When coupled with responses to a top-of-mind question, there appears to be a significant trend in b.c. toward community newspapers as an important source of printed news and general information, says Jenneson.

Over the past three years, according to MarkTrend, MetroValley newspapers have increased their top-of-mind share from 31% in 1991 to 38.6% in 1993.

Over the same period, top-of-mind awareness for The Vancouver Sun declined from 26% to 22%, while top-of-mind awareness for The Province dropped from 24% to 16%.

A MetroValley competitor, the Vancouver Area Newspaper Network (van), increased its top-of-mind share, over the same period, from 10% to 18%.

At the same time, 37% of respondents said they were reading their community newspaper more frequently than they were two years ago, while only 23% reported reading their daily newspaper more often.

Jenneson attributes the trend toward community newspapers in part to the fact that television, radio and daily newspapers are duplicating coverage of the same five categories of information: national news, national sports, entertainment, editorial opinion and business news.

People are already suffering from information overload, says Jenneson. They don’t want to waste time processing the same information from more than one source.

‘Most people watch the news at 6:00 or 11:00. By the time the morning paper arrives, everything I see I already know about. The only thing I can’t get from tv are some of the columnists. And there’s a bit more depth,’ says Jenneson.

People are also looking for a single source of information when it comes to planning their shopping expeditions, says Jenneson.

While 38% of respondents said they rely on flyers when they are in the market for household goods, 40% said they would be more likely to take the time to look or read through advertising flyers if they were inside the community newspaper, rather than included with the respondent’s mail.

‘They want things to be convenient for them. They don’t want to look through several papers and the mail. They don’t want to waste time doing things two or three times,’ says Jenneson.

‘Ultimately, what they want are maybe their flyers printed as pages of advertising, so they don’t have to go anywhere else.’

The strength of community newspapers in b.c. lies in their domination of local news coverage, ‘the kind of stuff people can’t get anywhere else,’ says Jenneson, and their connection to their communities.

‘I think the nature of the suburban paper is more responsive to its readers because all we have to do is ask. We can do a survey like this, ask people what they like and don’t like and act on it,’ says Jenneson.

‘At a daily, it takes an act of parliament to get all the managers together to decide when to hold the next meeting. I don’t mean to imply we are flying by the seat of our pants, we’re not, but when we get information, we can act on it a lot quicker,’ he says.

It also helps, he says, that over the past 10-15 years, the quality of the editorial has improved dramatically.

MetroValley newspapers swept the national and provincial community newspaper association awards last year, winning a total of 89 awards for excellence.

‘I think basically, the writers are better. There’s no question about that. In a lot of our markets, people look to our papers as much as the daily for editorial comment.
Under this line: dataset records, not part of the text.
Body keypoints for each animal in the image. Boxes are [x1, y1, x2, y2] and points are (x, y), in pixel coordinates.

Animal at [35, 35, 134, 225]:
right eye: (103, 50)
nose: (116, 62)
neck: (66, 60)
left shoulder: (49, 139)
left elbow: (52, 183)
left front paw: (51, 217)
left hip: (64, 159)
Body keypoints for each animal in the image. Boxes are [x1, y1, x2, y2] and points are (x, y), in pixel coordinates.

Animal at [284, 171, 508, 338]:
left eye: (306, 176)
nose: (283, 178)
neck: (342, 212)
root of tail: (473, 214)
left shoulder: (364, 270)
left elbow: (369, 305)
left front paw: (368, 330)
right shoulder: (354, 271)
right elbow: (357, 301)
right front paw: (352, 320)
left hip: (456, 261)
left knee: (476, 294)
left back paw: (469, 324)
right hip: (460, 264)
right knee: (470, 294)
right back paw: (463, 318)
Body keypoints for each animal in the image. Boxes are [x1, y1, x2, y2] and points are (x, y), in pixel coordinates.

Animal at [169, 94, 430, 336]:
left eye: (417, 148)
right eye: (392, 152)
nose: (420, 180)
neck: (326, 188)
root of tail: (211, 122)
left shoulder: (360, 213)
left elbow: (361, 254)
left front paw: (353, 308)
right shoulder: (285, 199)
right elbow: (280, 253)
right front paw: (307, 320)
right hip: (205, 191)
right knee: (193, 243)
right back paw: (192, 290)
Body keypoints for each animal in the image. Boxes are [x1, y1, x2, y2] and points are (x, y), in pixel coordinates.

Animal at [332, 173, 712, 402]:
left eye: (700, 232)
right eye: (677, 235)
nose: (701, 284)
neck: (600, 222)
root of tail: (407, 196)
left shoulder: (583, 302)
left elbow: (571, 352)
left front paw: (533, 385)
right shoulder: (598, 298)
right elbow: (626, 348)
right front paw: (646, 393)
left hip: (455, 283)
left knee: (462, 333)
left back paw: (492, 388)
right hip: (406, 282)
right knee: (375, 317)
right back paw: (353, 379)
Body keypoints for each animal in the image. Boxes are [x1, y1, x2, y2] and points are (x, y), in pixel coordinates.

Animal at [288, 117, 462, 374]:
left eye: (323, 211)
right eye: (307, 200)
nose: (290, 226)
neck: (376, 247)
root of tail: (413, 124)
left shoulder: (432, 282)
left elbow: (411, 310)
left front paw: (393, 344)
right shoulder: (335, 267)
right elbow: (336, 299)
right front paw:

That’s pretty remarkable,’ says Jenneson.

Jenneson acknowledges that the community newspaper industry in b.c. is better developed than anywhere else in the country, but says other areas of the country are bound to catch up, sooner or later.

‘It seems to me it would only be a matter of time before somebody realizes there is a lot of money to be made in doing a good job in a suburban newspaper.’

MetroValley publishes 15 community newspapers throughout the Lower Mainland and Fraser Valley, including the Richmond Review, Surrey/North Delta Leader, Burnaby News, Tri-City News, New Westminster News, Langley Times and Chilliwack Progress.